# HOW TO COMPLETE THIS TASK:
Beginning with the line containing "#### 6.17.2.4 Location" and ending with the last line of the records, set down every line exactly.

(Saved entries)
__________
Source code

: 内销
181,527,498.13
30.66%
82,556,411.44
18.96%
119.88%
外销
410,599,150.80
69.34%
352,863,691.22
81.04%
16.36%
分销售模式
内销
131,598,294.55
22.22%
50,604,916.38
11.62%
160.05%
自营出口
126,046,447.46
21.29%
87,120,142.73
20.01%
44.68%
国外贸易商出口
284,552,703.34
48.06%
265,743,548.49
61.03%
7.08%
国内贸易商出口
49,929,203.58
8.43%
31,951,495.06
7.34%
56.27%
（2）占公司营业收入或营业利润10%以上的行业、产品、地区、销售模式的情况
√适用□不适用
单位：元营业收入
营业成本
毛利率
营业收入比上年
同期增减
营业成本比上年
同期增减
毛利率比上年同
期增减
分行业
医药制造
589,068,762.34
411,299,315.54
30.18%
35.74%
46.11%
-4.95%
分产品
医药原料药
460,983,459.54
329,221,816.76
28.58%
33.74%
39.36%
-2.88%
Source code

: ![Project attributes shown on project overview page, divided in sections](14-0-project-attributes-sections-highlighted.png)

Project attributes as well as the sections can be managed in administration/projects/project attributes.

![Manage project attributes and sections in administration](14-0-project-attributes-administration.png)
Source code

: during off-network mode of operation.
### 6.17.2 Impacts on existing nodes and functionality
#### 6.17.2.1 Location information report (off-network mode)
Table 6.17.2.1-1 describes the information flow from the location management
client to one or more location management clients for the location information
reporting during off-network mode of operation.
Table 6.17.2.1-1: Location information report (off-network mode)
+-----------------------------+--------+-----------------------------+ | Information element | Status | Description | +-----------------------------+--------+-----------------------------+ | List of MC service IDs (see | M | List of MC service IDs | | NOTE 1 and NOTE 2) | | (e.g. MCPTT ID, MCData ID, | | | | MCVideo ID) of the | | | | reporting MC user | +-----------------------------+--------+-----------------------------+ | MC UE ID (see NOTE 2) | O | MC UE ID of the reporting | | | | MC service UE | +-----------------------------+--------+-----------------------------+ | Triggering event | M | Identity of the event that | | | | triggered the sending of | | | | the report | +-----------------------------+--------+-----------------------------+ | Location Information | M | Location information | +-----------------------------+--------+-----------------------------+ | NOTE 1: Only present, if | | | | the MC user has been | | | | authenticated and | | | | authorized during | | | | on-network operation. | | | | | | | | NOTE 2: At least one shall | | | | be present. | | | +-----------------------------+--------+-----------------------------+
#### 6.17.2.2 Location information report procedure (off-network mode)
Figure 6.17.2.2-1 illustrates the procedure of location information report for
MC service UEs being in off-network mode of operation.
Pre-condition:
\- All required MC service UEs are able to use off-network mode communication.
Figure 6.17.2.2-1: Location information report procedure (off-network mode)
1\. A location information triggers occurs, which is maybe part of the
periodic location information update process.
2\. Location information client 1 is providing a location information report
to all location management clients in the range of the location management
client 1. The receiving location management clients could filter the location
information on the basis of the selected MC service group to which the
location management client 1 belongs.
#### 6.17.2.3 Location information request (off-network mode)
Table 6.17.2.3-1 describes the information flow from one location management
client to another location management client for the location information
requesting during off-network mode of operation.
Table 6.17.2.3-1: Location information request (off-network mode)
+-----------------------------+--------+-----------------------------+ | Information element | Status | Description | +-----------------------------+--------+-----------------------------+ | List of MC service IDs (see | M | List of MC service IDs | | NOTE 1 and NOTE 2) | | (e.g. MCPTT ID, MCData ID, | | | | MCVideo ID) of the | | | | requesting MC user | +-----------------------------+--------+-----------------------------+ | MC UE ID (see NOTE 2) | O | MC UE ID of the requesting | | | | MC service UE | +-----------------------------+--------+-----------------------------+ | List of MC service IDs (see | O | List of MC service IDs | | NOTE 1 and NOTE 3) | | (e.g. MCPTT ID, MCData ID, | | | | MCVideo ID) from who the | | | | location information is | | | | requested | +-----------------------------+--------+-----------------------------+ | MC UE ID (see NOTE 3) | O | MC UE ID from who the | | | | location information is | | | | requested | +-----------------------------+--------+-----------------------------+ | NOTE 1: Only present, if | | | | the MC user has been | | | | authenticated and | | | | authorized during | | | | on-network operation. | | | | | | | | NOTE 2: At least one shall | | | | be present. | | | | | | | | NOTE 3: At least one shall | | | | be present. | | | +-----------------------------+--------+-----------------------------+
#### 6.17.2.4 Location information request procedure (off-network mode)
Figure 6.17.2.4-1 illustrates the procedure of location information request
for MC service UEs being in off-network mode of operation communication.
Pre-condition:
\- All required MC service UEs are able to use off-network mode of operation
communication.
__________
# TASK RESULT:
#### 6.17.2.4 Location information request procedure (off-network mode)
Figure 6.17.2.4-1 illustrates the procedure of location information request
for MC service UEs being in off-network mode of operation communication.
Pre-condition:
\- All required MC service UEs are able to use off-network mode of operation
communication.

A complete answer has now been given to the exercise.